Commanders and leaders
- Niceto Alcalá-Zamora Alejandro Lerroux Diego Hidalgo y Durán Francisco Franco Manuel Goded Eduardo López Ochoa Agustín Muñoz Grandes Juan Yagüe Domingo Batet Lisardo Doval Bravo Cecilio Bedia [es]: Belarmino Tomás Ramón González Peña Teodomiro Menéndez (POW) Ramón Álvarez Palomo Lluís Companys Frederic Escofet [ca] Enric Pérez i Farràs

Casualties and losses
- 450 dead: 1,500–2,000 dead 15,000–30,000 arrested

= Revolution of 1934 =

October 1934 series of revolutionary strikes in Spain

The Revolution of 1934 (Revolución de 1934), also known as the Revolution of October 1934 or the Revolutionary General Strike of 1934, was an uprising during the "black biennium" of the Second Spanish Republic between 5 and 19 October 1934.
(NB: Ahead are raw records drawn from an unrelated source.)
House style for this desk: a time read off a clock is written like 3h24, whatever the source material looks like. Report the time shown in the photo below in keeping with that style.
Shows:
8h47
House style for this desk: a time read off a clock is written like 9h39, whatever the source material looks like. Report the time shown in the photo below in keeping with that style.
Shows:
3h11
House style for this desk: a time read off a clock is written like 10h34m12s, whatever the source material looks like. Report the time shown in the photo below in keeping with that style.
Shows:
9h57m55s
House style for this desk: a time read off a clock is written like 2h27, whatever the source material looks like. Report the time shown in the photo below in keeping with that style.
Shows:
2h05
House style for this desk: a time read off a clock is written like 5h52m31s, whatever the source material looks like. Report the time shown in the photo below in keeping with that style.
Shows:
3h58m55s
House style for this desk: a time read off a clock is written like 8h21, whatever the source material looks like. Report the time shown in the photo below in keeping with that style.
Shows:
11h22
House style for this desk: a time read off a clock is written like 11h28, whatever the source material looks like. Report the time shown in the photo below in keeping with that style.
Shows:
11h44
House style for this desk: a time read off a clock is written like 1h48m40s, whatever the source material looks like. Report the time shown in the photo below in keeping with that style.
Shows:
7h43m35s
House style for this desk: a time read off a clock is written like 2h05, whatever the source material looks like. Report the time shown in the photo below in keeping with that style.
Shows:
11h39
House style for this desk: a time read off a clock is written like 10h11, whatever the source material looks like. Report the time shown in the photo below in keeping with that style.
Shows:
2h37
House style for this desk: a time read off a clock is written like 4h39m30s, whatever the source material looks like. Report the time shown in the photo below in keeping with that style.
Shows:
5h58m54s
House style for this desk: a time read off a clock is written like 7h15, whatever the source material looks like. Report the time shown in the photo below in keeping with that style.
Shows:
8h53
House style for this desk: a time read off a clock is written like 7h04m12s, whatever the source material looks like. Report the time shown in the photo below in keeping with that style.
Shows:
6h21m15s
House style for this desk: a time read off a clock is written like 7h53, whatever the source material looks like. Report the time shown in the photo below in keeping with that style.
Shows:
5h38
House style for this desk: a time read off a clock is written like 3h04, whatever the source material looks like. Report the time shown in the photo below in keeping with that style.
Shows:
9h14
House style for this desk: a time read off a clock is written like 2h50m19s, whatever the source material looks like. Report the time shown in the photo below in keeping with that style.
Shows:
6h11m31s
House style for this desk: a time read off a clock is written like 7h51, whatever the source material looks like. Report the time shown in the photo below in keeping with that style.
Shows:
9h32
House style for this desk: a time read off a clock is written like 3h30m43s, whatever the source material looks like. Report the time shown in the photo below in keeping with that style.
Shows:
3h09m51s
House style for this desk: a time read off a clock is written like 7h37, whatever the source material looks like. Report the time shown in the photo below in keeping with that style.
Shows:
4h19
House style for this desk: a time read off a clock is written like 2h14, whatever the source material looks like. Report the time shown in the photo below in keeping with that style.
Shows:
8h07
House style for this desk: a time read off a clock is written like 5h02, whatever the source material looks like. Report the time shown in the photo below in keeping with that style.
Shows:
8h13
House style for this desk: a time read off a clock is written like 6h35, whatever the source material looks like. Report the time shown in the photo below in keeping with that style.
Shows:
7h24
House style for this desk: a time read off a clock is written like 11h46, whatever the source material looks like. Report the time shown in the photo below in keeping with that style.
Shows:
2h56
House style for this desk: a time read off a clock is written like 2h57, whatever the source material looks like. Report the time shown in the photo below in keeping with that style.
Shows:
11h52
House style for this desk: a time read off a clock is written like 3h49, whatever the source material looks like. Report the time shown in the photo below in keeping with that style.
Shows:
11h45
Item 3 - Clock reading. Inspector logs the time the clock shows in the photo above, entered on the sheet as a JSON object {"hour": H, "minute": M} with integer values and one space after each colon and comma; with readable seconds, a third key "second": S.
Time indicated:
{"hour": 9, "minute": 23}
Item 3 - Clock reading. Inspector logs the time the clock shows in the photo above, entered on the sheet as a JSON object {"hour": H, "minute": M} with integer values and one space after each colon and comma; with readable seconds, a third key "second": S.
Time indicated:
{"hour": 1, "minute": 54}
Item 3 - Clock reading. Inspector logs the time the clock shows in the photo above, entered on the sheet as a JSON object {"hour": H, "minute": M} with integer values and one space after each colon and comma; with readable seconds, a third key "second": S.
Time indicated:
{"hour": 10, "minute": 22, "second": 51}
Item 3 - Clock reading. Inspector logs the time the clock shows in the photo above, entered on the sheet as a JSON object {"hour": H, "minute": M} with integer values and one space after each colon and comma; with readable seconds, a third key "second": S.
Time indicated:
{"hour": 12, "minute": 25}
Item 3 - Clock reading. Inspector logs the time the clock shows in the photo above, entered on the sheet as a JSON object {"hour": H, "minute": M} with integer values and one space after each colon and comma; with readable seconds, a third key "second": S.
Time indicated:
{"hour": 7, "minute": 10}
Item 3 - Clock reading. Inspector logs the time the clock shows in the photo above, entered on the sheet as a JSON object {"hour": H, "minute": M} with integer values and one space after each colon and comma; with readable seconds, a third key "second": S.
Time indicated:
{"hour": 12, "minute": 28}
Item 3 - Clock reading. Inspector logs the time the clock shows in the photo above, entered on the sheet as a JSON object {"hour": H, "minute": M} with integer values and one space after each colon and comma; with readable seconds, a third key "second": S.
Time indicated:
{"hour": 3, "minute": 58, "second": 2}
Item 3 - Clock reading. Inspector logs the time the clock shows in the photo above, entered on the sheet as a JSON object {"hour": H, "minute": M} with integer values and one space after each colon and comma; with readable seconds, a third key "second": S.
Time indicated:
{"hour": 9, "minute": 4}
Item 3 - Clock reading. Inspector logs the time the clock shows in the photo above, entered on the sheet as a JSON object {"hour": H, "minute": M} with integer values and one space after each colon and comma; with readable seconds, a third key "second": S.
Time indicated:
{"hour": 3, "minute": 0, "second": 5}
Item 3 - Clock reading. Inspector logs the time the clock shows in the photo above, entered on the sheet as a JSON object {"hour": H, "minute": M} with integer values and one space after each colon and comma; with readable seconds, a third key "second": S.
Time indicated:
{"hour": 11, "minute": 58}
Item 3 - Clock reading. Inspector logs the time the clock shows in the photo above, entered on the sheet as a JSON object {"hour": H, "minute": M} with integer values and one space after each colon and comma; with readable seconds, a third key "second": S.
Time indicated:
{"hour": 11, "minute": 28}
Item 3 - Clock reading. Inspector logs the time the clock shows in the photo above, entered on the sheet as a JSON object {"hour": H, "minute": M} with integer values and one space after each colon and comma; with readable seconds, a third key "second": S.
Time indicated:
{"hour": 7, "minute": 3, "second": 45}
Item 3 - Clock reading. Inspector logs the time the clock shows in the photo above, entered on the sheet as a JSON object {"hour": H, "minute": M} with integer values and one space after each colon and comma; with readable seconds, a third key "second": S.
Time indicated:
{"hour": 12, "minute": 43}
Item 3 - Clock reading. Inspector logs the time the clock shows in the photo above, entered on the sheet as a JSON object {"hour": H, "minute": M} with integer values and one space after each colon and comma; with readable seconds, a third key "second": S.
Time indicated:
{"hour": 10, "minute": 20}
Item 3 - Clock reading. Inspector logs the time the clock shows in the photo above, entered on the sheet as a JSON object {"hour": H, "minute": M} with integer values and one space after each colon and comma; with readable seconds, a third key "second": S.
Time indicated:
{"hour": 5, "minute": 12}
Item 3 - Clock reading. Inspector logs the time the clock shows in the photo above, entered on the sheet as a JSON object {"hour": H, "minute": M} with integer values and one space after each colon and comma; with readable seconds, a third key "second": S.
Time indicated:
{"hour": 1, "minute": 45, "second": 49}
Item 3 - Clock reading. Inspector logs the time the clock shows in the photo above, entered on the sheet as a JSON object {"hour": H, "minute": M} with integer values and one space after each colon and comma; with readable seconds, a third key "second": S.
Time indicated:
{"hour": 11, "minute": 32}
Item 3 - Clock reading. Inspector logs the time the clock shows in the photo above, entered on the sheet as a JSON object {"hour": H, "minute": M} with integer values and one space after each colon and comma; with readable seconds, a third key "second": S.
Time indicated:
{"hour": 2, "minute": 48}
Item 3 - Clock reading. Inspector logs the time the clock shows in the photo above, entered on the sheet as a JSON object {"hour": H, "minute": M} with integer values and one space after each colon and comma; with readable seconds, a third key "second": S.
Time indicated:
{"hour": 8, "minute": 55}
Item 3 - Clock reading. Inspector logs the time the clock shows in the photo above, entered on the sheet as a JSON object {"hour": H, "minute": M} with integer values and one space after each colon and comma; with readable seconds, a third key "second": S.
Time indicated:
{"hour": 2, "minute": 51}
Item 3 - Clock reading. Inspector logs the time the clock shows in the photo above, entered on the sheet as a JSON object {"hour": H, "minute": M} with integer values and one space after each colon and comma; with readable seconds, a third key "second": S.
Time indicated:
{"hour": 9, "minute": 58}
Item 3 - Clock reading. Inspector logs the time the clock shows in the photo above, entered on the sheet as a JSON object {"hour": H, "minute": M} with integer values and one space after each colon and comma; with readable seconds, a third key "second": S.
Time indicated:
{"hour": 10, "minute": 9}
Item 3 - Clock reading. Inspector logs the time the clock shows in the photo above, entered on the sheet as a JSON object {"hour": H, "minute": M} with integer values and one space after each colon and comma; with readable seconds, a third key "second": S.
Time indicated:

The Revolution of 1934 was triggered by anxiety of the Spanish political left after the 1933 general election and entry of the Spanish Confederation of the Autonomous Right (CEDA) into the Spanish government in September 1934. Most of the events occurred in Catalonia and Asturias, and were supported by many Spanish Socialist Workers' Party (PSOE) and General Union of Workers (UGT) members, notably Largo Caballero, as well as members of the National Confederation of Workers (CNT). The uprisings were repressed by Spanish government forces and defeated within two weeks.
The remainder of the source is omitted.